Task description —
Print the passage below about Kennedy's political prospects ahead of the 1964 campaign, reproducing every word unchanged.

But the tensions over race were not confined to the South. Violent crime rates were beginning to rise in the big cities; fights over (de facto) segregated schools were erupting in places like New York and Boston, where “preserving neighborhoods” was becoming a potent political force. Fears that integration would depress property values caused the voters of Seattle and Berkeley to repeal fair-housing laws in their cities. A September Gallup Poll revealed that more than half the electorate thought Kennedy was pushing “too hard” on civil rights.
In the one meeting that JFK and his political team held to look at the forthcoming campaign before he was killed, Kennedy had suggested a theme inspired by Michael Harrington’s book about poverty, “The Other America.” An ambitious effort to tackle poverty, he thought, might unite rural whites and urban blacks. No, one adviser countered, you need to be seen with policemen and working the suburbs.
There was, however, one issue that could conceivably override the race question: peace. In a swing through the West, Kennedy’s reference to the nuclear test ban treaty brought huge cheers and applause. It became a staple of his speeches and would have been a central message in 1964 — especially if the Republicans nominated Goldwater, a conservative hero with a bellicose approach to international affairs.

Dataset entries —
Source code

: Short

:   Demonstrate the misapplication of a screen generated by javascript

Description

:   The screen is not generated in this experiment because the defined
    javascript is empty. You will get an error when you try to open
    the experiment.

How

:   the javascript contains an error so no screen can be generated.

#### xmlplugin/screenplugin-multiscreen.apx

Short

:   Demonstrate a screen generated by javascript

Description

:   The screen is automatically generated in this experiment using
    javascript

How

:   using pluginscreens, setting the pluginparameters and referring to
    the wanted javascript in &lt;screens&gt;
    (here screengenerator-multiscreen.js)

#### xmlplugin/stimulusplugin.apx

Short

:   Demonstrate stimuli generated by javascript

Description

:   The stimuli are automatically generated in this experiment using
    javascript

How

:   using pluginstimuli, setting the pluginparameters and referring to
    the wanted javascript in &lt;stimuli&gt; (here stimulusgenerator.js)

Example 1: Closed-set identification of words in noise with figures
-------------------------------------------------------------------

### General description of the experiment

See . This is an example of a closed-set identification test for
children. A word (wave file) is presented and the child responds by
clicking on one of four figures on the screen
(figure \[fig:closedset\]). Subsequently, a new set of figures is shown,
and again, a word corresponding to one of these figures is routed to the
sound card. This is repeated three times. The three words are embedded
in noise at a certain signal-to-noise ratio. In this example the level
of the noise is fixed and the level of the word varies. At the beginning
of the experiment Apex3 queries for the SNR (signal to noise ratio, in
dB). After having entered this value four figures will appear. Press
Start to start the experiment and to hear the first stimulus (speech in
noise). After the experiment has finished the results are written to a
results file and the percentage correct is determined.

---

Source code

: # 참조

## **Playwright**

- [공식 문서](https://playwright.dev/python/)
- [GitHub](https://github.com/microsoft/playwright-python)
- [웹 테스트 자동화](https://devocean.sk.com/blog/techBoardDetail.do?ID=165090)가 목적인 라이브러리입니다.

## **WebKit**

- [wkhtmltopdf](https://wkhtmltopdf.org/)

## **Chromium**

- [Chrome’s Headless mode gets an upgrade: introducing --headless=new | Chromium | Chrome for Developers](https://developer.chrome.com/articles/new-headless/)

Exercise answer —
But the tensions over race were not confined to the South. Violent crime rates were beginning to rise in the big cities; fights over (de facto) segregated schools were erupting in places like New York and Boston, where “preserving neighborhoods” was becoming a potent political force. Fears that integration would depress property values caused the voters of Seattle and Berkeley to repeal fair-housing laws in their cities. A September Gallup Poll revealed that more than half the electorate thought Kennedy was pushing “too hard” on civil rights.
In the one meeting that JFK and his political team held to look at the forthcoming campaign before he was killed, Kennedy had suggested a theme inspired by Michael Harrington’s book about poverty, “The Other America.” An ambitious effort to tackle poverty, he thought, might unite rural whites and urban blacks. No, one adviser countered, you need to be seen with policemen and working the suburbs.
There was, however, one issue that could conceivably override the race question: peace. In a swing through the West, Kennedy’s reference to the nuclear test ban treaty brought huge cheers and applause. It became a staple of his speeches and would have been a central message in 1964 — especially if the Republicans nominated Goldwater, a conservative hero with a bellicose approach to international affairs.